Summary

Adoption numbers continued to decline

In 2014-15, 292 adoptions were recorded as finalised. This is the lowest annual number of adoptions on record, and is a fall of 8% from the 317 adoptions in 2013-14, and of 74% from the 1,142 adoptions 25 years earlier, in 1990-91. The decline over the past decade has been driven primarily by intercountry adoptions, which fell to 83 in 2014-15 from 421 in 2005-06.

Almost one-third of all adoptions were carer adoptions

While adoption numbers overall have declined over time, 'known child' adoptions by carers are increasing. In 2014-15, carers, such as foster parents, adopted 94 children, the highest number at any point in the previous decade-more than 4 times the 21 adoptions in 2005-06. Carer adoptions comprised almost one-third (32%) of all finalised adoptions in 2014-15.
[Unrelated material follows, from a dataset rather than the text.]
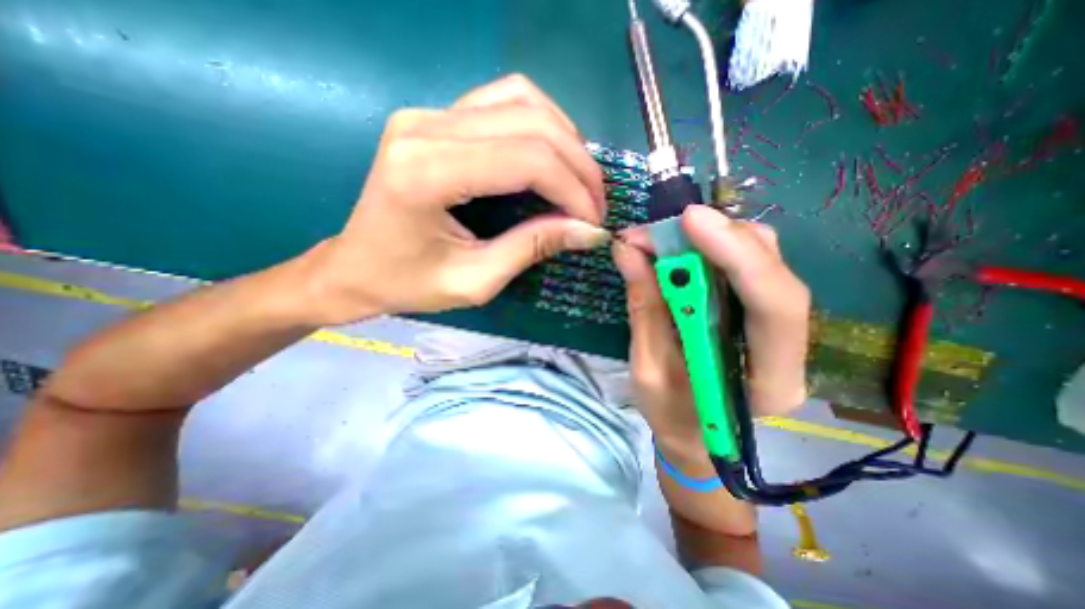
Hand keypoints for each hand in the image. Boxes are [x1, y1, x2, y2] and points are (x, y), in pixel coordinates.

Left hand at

Local adoptees were younger than intercountry adoptees

Adoption of Australian children not known to their adoptive parents are called 'local' adoptions. In 2014-15, 56 local and 83 intercountry adoptions were finalised, representing 19% and 28% of all adoptions, respectively. Almost all local adoptees were aged under 5 (98%), with 41% aged under 1, compared with only 10% of intercountry adoptees being aged under 1. The decline in intercountry adoption is most pronounced among children in this age group.

Intercountry processing times increased to more than 5 years

The median length of time to complete an intercountry adoption had been increasing each year between 2007-08 (when data were first reported) and 2013-14, when it remained stable at 5 years. In 2014-15, it increased to 5 years and 4 months.

The median length of time varied considerably across countries, ranging from nearly 3.5 years for Taiwan to almost 8 years for China.

Taiwan remains the main country of origin for intercountry adoptions

The main country of origin for intercountry adoptions has changed over time. Between 2005-06 and 2008-09, the main country of origin was China; between 2009-10 and 2011-12 it varied between China, the Philippines and Taiwan; and, since 2012-13, it has been Taiwan. In 2014-15, 36% of intercountry adoptions were from Taiwan.

A new intercountry adoption service established

On 17 May 2015, the Australian Government established a new service-Intercountry Adoption Australia-to guide people wanting to adopt children from overseas. State and territory central authorities remain responsible for adoption legislation and managing adoption applications, including assessing the eligibility and suitability of those seeking to adopt children from overseas and processing their applications. The Australian Attorney-General's Department remains responsible for ensuring that Australia meets its obligations under the Hague Convention on Protection of Children and Co-operation in respect of Intercountry Adoption.